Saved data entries
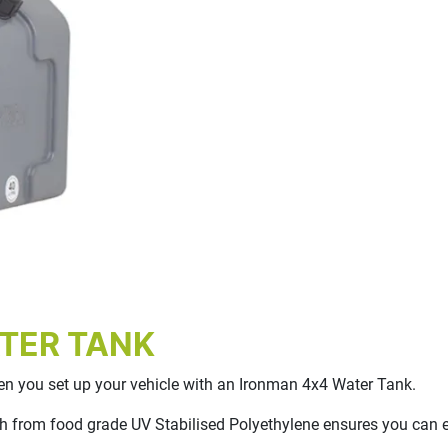
TER TANK
hen you set up your vehicle with an Ironman 4x4 Water Tank.
 from food grade UV Stabilised Polyethylene ensures you can enj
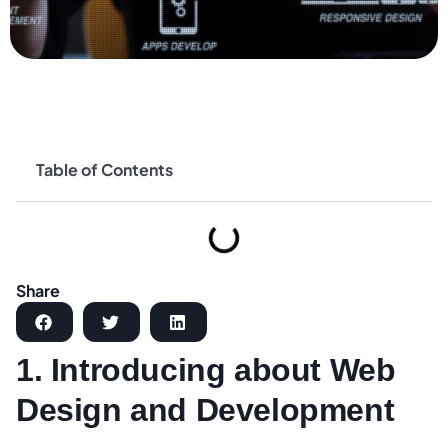
Table of Contents
Share
1. Introducing about Web
Design and Development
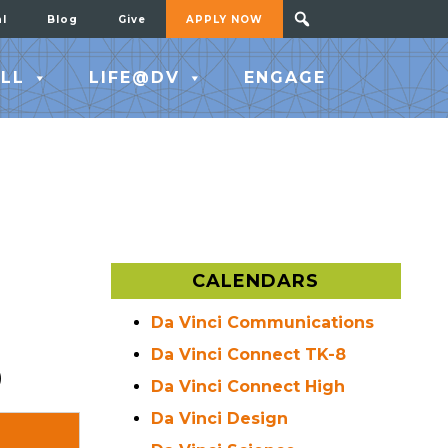
al
Blog
Give
APPLY NOW
LL
LIFE@DV
ENGAGE
CALENDARS
Da Vinci Communications
Da Vinci Connect TK-8
)
Da Vinci Connect High
Da Vinci Design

**What needs to be done:** Return every line of text in the records above word for word, leaving out the pictures.

**Task answer:**
TER TANK
hen you set up your vehicle with an Ironman 4x4 Water Tank.
 from food grade UV Stabilised Polyethylene ensures you can enj
Table of Contents
Share
1. Introducing about Web
Design and Development
al
Blog
Give
APPLY NOW
LL
LIFE@DV
ENGAGE
CALENDARS
Da Vinci Communications
Da Vinci Connect TK-8
)
Da Vinci Connect High
Da Vinci Design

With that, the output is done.